Sous une forme beaucoup plus érudite, l’étymologie savante que déploie l’Encyclopédie2 met elle aussi en œuvre, quoique avec plus de discrétion, un renversement analogue : du « terme de tendresse et d’affection », on passe au « titre de dignité et d’honneur », que le Christ, par humilité, interdit à ses disciples de donner à « aucun homme sur la terre3 », c’est-à-dire d’abord à lui-même. Cette défense est ensuite transposée par saint Jérôme « aux Supérieurs des Monasteres de son tems », de sorte que l’article suggère que le titre d’abbé est toujours un titre usurpé : mais il ne le dit pas ; le déploiement des significations du mot invite le lecteur à réfléchir à la chose, réfléchir, c’est-à-dire retourner le mot contre lui-même.

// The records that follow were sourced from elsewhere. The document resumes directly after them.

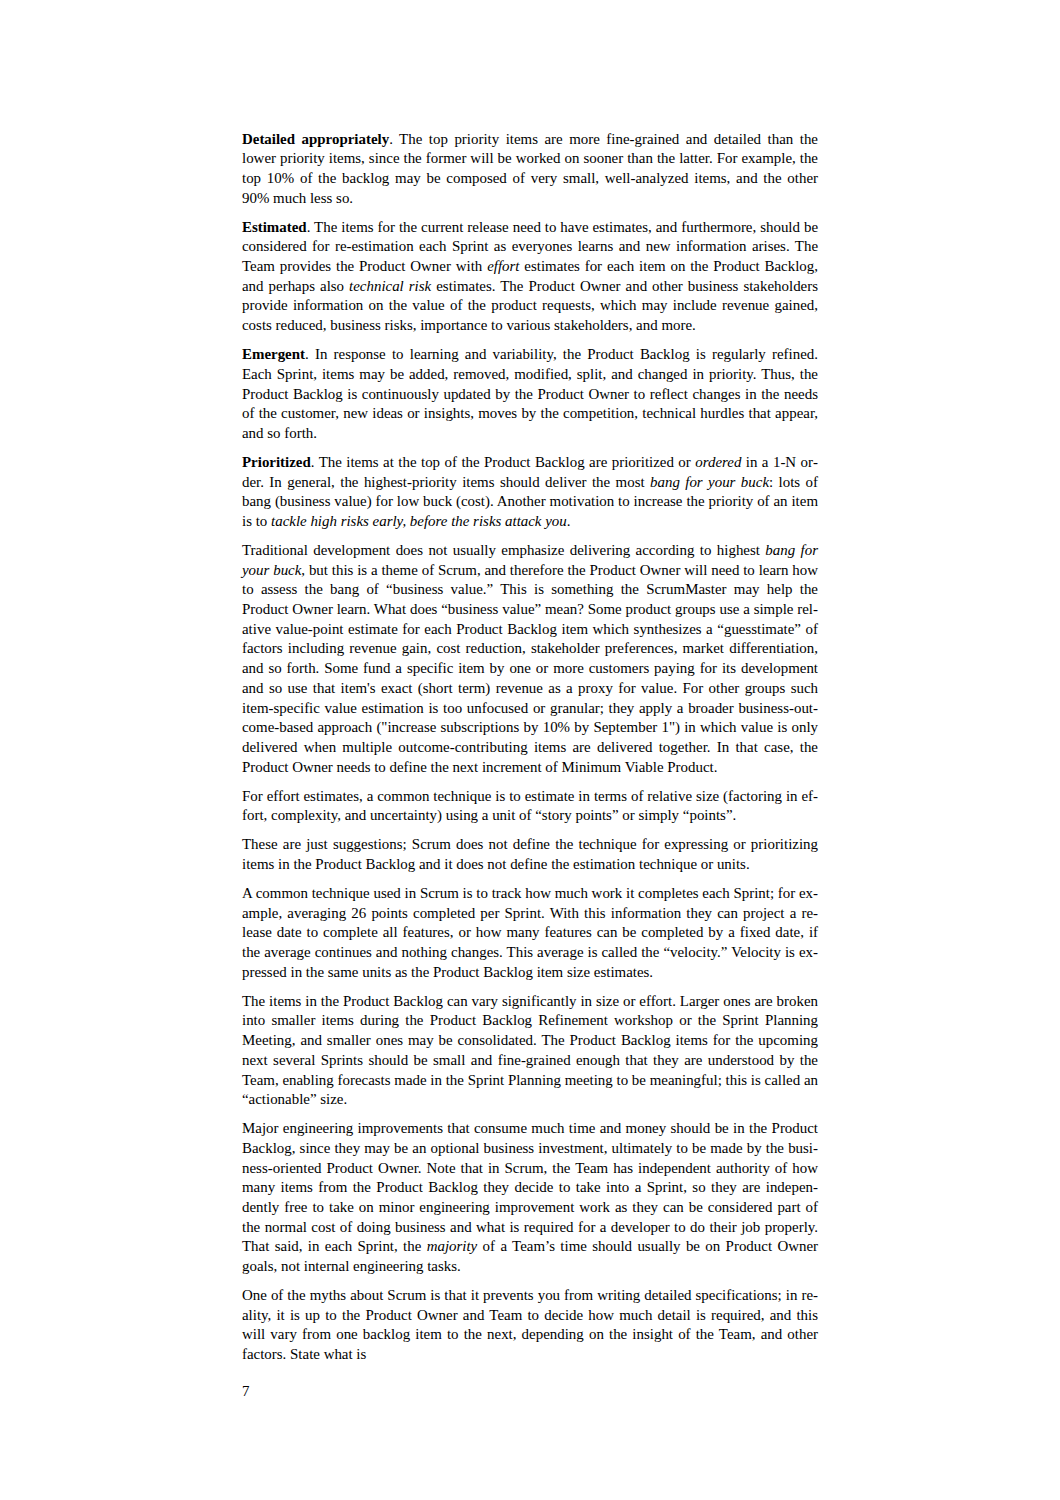Detailed appropriately. The top priority items are more fine-grained and detailed than the lower priority items, since the former will be worked on sooner than the latter. For example, the top 10% of the backlog may be composed of very small, well-analyzed items, and the other 90% much less so.
Estimated. The items for the current release need to have estimates, and furthermore, should be considered for re-estimation each Sprint as everyones learns and new information arises. The Team provides the Product Owner with effort estimates for each item on the Product Backlog, and perhaps also technical risk estimates. The Product Owner and other business stakeholders provide information on the value of the product requests, which may include revenue gained, costs reduced, business risks, importance to various stakeholders, and more.
Emergent. In response to learning and variability, the Product Backlog is regularly refined. Each Sprint, items may be added, removed, modified, split, and changed in priority. Thus, the Product Backlog is continuously updated by the Product Owner to reflect changes in the needs of the customer, new ideas or insights, moves by the competition, technical hurdles that appear, and so forth.
Prioritized. The items at the top of the Product Backlog are prioritized or ordered in a 1-N order. In general, the highest-priority items should deliver the most bang for your buck: lots of bang (business value) for low buck (cost). Another motivation to increase the priority of an item is to tackle high risks early, before the risks attack you.
Traditional development does not usually emphasize delivering according to highest bang for your buck, but this is a theme of Scrum, and therefore the Product Owner will need to learn how to assess the bang of “business value.” This is something the ScrumMaster may help the Product Owner learn. What does “business value” mean? Some product groups use a simple relative value-point estimate for each Product Backlog item which synthesizes a “guesstimate” of factors including revenue gain, cost reduction, stakeholder preferences, market differentiation, and so forth. Some fund a specific item by one or more customers paying for its development and so use that item's exact (short term) revenue as a proxy for value. For other groups such item-specific value estimation is too unfocused or granular; they apply a broader business-outcome-based approach ("increase subscriptions by 10% by September 1") in which value is only delivered when multiple outcome-contributing items are delivered together. In that case, the Product Owner needs to define the next increment of Minimum Viable Product.
For effort estimates, a common technique is to estimate in terms of relative size (factoring in effort, complexity, and uncertainty) using a unit of “story points” or simply “points”.
These are just suggestions; Scrum does not define the technique for expressing or prioritizing items in the Product Backlog and it does not define the estimation technique or units.
A common technique used in Scrum is to track how much work it completes each Sprint; for example, averaging 26 points completed per Sprint. With this information they can project a release date to complete all features, or how many features can be completed by a fixed date, if the average continues and nothing changes. This average is called the “velocity.” Velocity is expressed in the same units as the Product Backlog item size estimates.
The items in the Product Backlog can vary significantly in size or effort. Larger ones are broken into smaller items during the Product Backlog Refinement workshop or the Sprint Planning Meeting, and smaller ones may be consolidated. The Product Backlog items for the upcoming next several Sprints should be small and fine-grained enough that they are understood by the Team, enabling forecasts made in the Sprint Planning meeting to be meaningful; this is called an “actionable” size.
Major engineering improvements that consume much time and money should be in the Product Backlog, since they may be an optional business investment, ultimately to be made by the business-oriented Product Owner. Note that in Scrum, the Team has independent authority of how many items from the Product Backlog they decide to take into a Sprint, so they are independently free to take on minor engineering improvement work as they can be considered part of the normal cost of doing business and what is required for a developer to do their job properly. That said, in each Sprint, the majority of a Team’s time should usually be on Product Owner goals, not internal engineering tasks.
One of the myths about Scrum is that it prevents you from writing detailed specifications; in reality, it is up to the Product Owner and Team to decide how much detail is required, and this will vary from one backlog item to the next, depending on the insight of the Team, and other factors. State what is
7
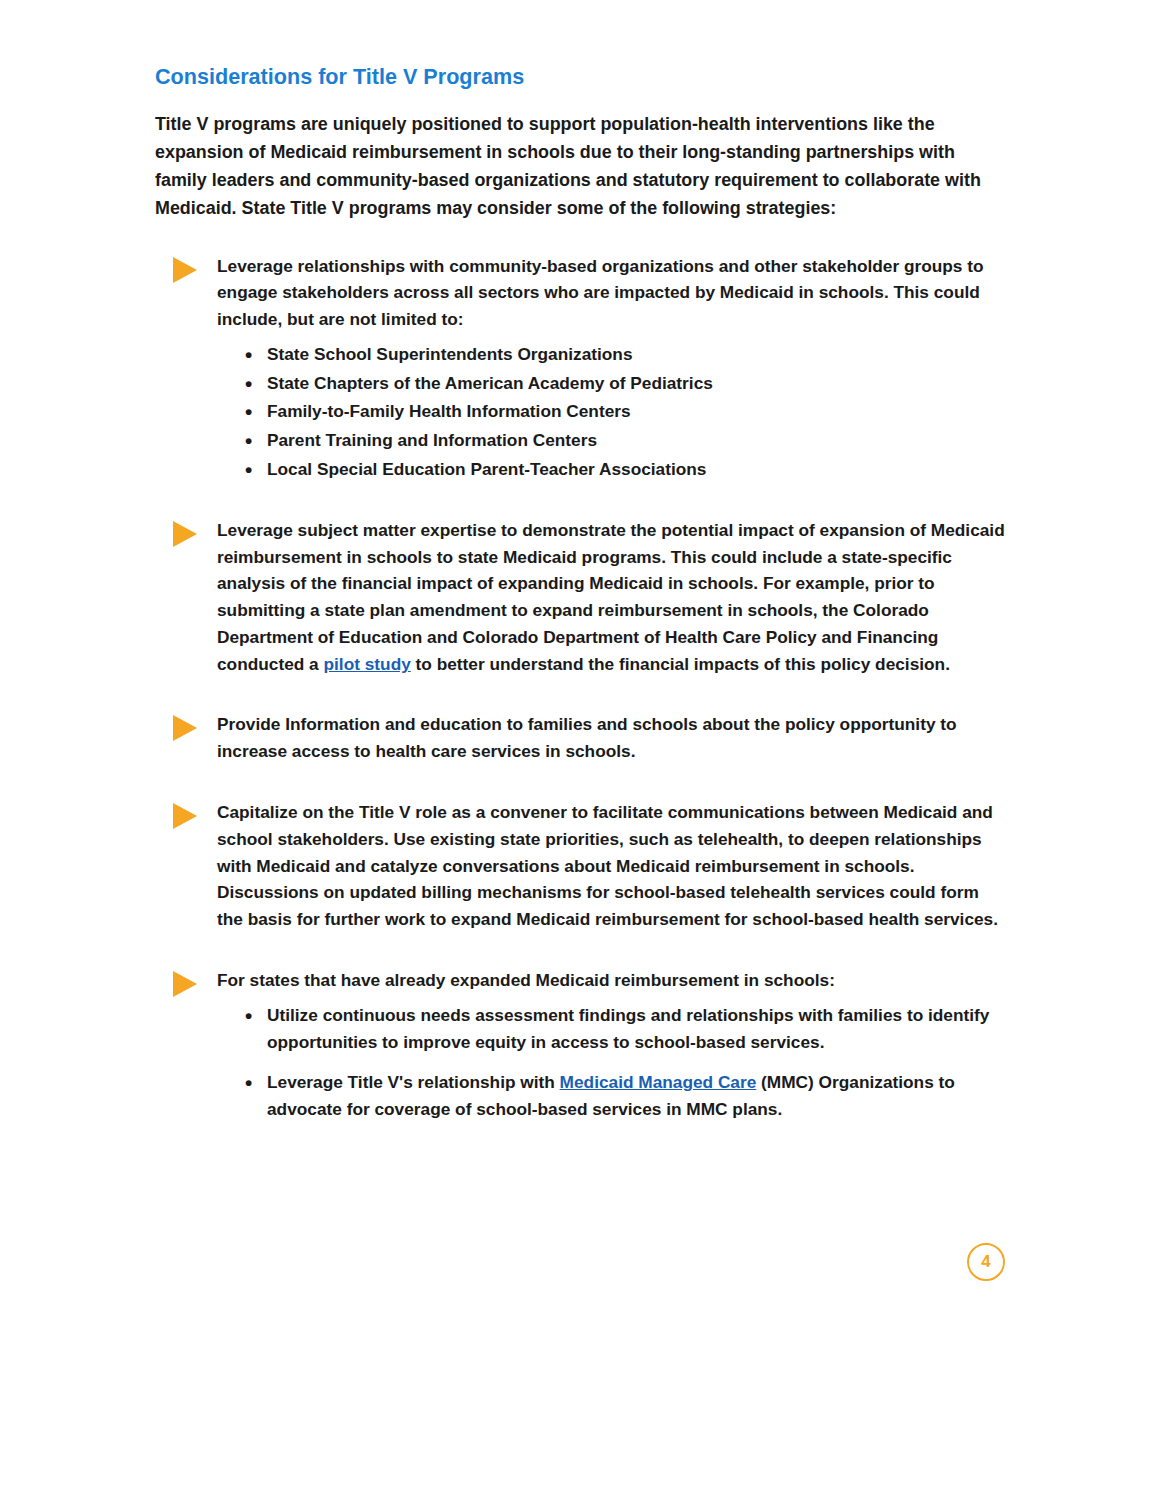Considerations for Title V Programs
Title V programs are uniquely positioned to support population-health interventions like the expansion of Medicaid reimbursement in schools due to their long-standing partnerships with family leaders and community-based organizations and statutory requirement to collaborate with Medicaid. State Title V programs may consider some of the following strategies:
Leverage relationships with community-based organizations and other stakeholder groups to engage stakeholders across all sectors who are impacted by Medicaid in schools. This could include, but are not limited to:
State School Superintendents Organizations
State Chapters of the American Academy of Pediatrics
Family-to-Family Health Information Centers
Parent Training and Information Centers
Local Special Education Parent-Teacher Associations
Leverage subject matter expertise to demonstrate the potential impact of expansion of Medicaid reimbursement in schools to state Medicaid programs. This could include a state-specific analysis of the financial impact of expanding Medicaid in schools. For example, prior to submitting a state plan amendment to expand reimbursement in schools, the Colorado Department of Education and Colorado Department of Health Care Policy and Financing conducted a pilot study to better understand the financial impacts of this policy decision.
Provide Information and education to families and schools about the policy opportunity to increase access to health care services in schools.
Capitalize on the Title V role as a convener to facilitate communications between Medicaid and school stakeholders. Use existing state priorities, such as telehealth, to deepen relationships with Medicaid and catalyze conversations about Medicaid reimbursement in schools. Discussions on updated billing mechanisms for school-based telehealth services could form the basis for further work to expand Medicaid reimbursement for school-based health services.
For states that have already expanded Medicaid reimbursement in schools:
Utilize continuous needs assessment findings and relationships with families to identify opportunities to improve equity in access to school-based services.
Leverage Title V's relationship with Medicaid Managed Care (MMC) Organizations to advocate for coverage of school-based services in MMC plans.
4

Ce qui caractérise ici Voltaire à la différence de tout autre dictionnaire, c’est l’ordonnancement scénique de son opérateur de pensée, c’est la façade iconique du trait d’esprit, c’est le mouvement en écharpe de l’anecdote : « Où allez-vous, monsieur l’abbé ? » Il était déjà parti. À l’interpellation voltairienne, l’abbé se retourne. Le génie de ce volte-face scénographié consiste à figurer concrètement, visuellement, le processus de dévoilement de la chose par la dialogisation du mot.

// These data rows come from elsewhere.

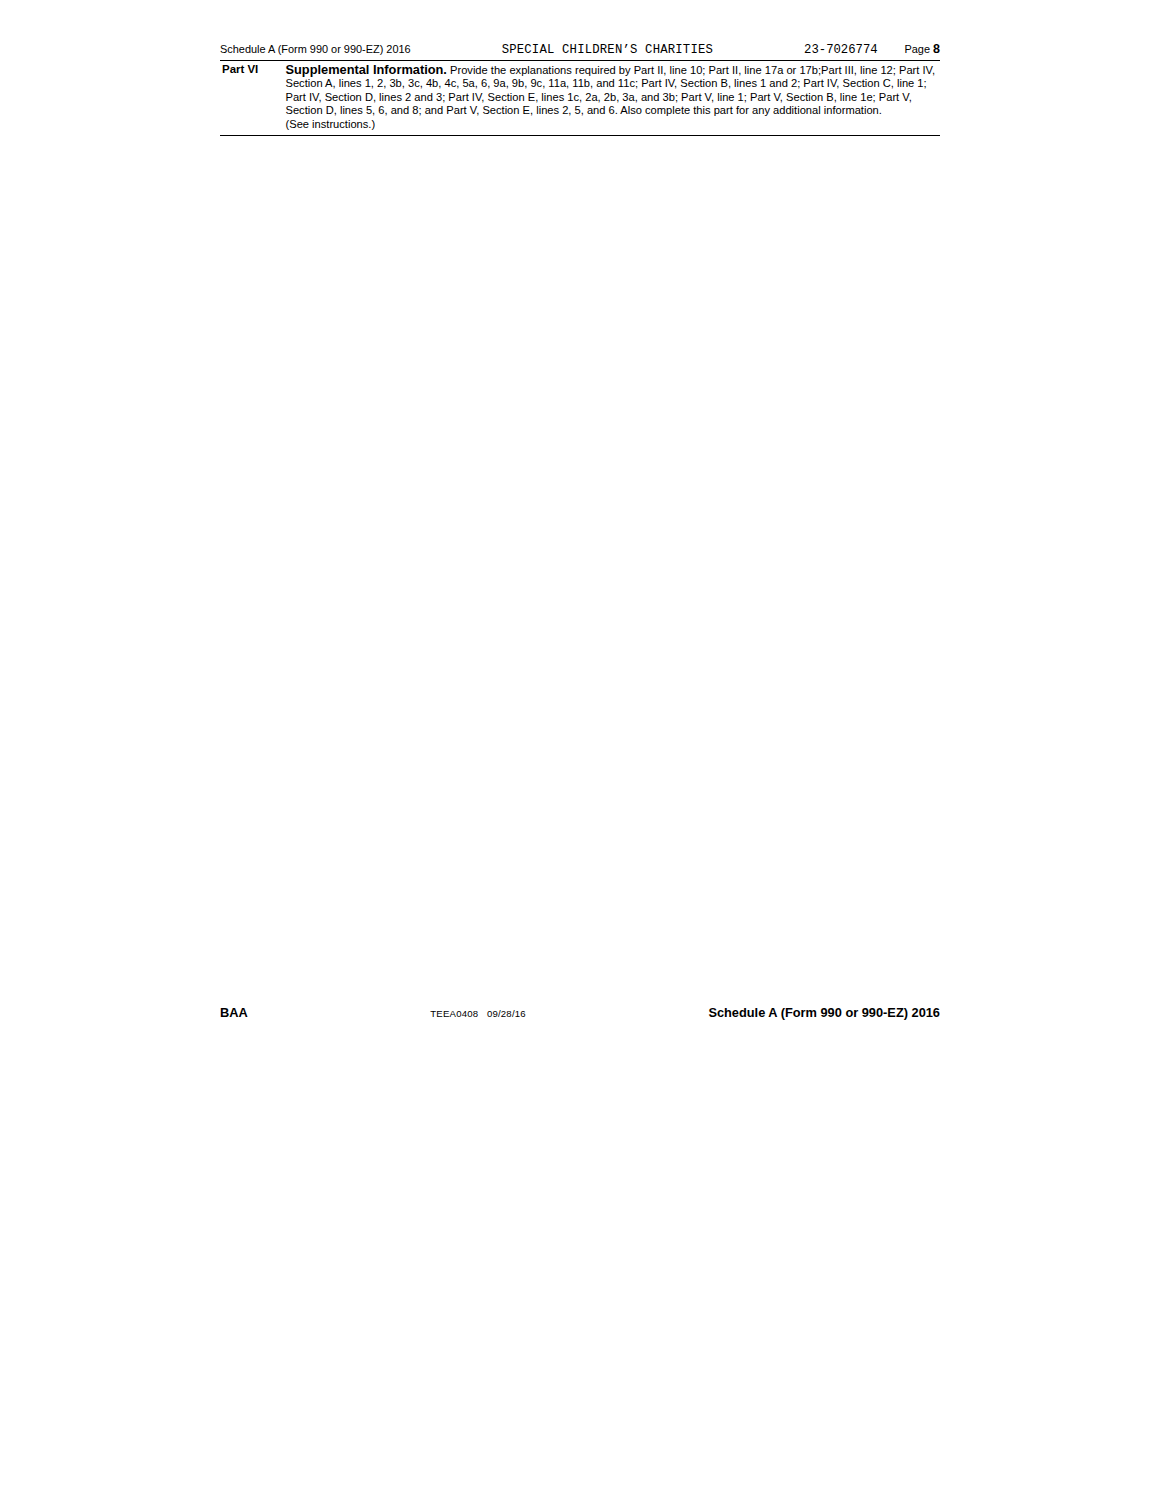Schedule A (Form 990 or 990-EZ) 2016
SPECIAL CHILDREN’S CHARITIES
23-7026774
Page 8
Part VI
Supplemental Information. Provide the explanations required by Part II, line 10; Part II, line 17a or 17b;Part III, line 12; Part IV, Section A, lines 1, 2, 3b, 3c, 4b, 4c, 5a, 6, 9a, 9b, 9c, 11a, 11b, and 11c; Part IV, Section B, lines 1 and 2; Part IV, Section C, line 1; Part IV, Section D, lines 2 and 3; Part IV, Section E, lines 1c, 2a, 2b, 3a, and 3b; Part V, line 1; Part V, Section B, line 1e; Part V, Section D, lines 5, 6, and 8; and Part V, Section E, lines 2, 5, and 6. Also complete this part for any additional information. (See instructions.)
BAA
TEEA0408 09/28/16
Schedule A (Form 990 or 990-EZ) 2016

L’étymologie comme dissémination : l’article Messie
Pour l’article Messie, Voltaire se confronte à l’article du même nom dans l’Encyclopédie, écrit par Jean Antoine-Noé Polier de Bottens (1713-1783), un théologien protestant suisse descendant de la noblesse du Rouergue. Polier de Bottens collabora à l’Encyclopédie pour la lettre M, avec Mages, Magicien, Magie, Messie. Il avait rencontré Voltaire en Allemagne et Voltaire révisa son article Messie de l’Encyclopédie, qui portait donc déjà sa marque, avec quelques corrections et additions. Mais l’étymologie savante qui ouvre le Messie de 1757 est bien l’œuvre de l’érudition du théologien suisse :
MESSIE, Messias, s.m. (Théol. & Hist.) ce terme vient de l’hébreu, qui signifie unxit, unctus ; il est synonyme au mot grec christ : l’un & l’autre sont des termes consacrés dans la religion, & qui ne se donnent plus aujourd’hui qu’à l’oint par excellence, ce souverain libérateur que l’ancien peuple juif attendoit, après la venue duquel il soupire encore, & que nous avons en la personne de Jesus fils de Marie, qu’ils regardent comme l’oint du Seigneur, le Messie promis à l’humanité. Les Grecs employoient aussi le mot d’eleimmenos, qui signifie la même chose que christos.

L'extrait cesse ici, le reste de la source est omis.